Tools for evaluating quality, and filtering barcoding data. Still in Development
###qScoreQC.py: ASSUMES FASTQ and FASTA "reads" and "quality" are single lines!
We judge each read by Expected Number of Incorrect Bases, or the sum of each base's probability of being incorrect taken fron the fastq file's phred q-score.
We provide an option to cut a base after a certain uncertaintly level, and replace it with an N, and the user can set a "probability incorrect" value to add to the Expected Number of Incorrect Bases score.
We provide an option to cut all sequential N's off the end of a read if there are more than a user specified value. Please note that most existing bioinformatics tools don't play nice with files with non-homogenous read lengths.
We provide the capability of graphing certain characteristics of read quality - a cummulative histogram of read scores, a graph of the number of reads with score below a user set threshold, a graph of the distribution of N's over the positions on the read, and a cummulative histogram of reads ending in x number of sequential N's
One must run the eval option before other options are possible. One only needs to run the eval option once. Please read qScoreQC's help text for more specific usage help.
TODO: expand "cut the end of the read if the read is actually short, and Illumina just put N's to fill in spaces" functionality.

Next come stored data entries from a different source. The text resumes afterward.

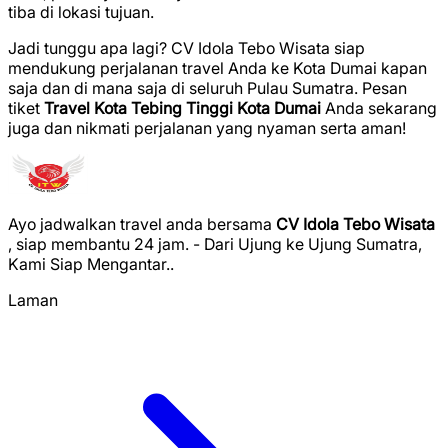
tiba di lokasi tujuan.
Jadi tunggu apa lagi? CV Idola Tebo Wisata siap
mendukung perjalanan travel Anda ke Kota Dumai kapan
saja dan di mana saja di seluruh Pulau Sumatra. Pesan
tiket
Travel Kota Tebing Tinggi Kota Dumai
Anda sekarang
juga dan nikmati perjalanan yang nyaman serta aman!
Ayo jadwalkan travel anda bersama
CV Idola Tebo Wisata
, siap membantu 24 jam. - Dari Ujung ke Ujung Sumatra,
Kami Siap Mengantar..
Laman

###dfsCluster.py: Intended to cluster pcr output sequences into groups of sequences all originating from a unique pcr input sequence
Still in the works as to UI, although it will print in terminal the clusters it finds. As the name suggests, dfsCluster employs a dfs over a hamming space, but can only visit nodes specified by pcr output sequences. This should work because
- PCR in the overwhelming majority of the time will not make more than 1 error per sequence
- The hamming space is large enough, and the error rate is low enough, that random walks originating from random points in the space will not ever come closer than 2 hamming distance of another path.
TODO:Everything
###readLenHist.py: Just a simple histogram of read length maker. Nothing to it. Tell it what fastq file to graph and the name of the output pdf.
TODO:Open to suggestions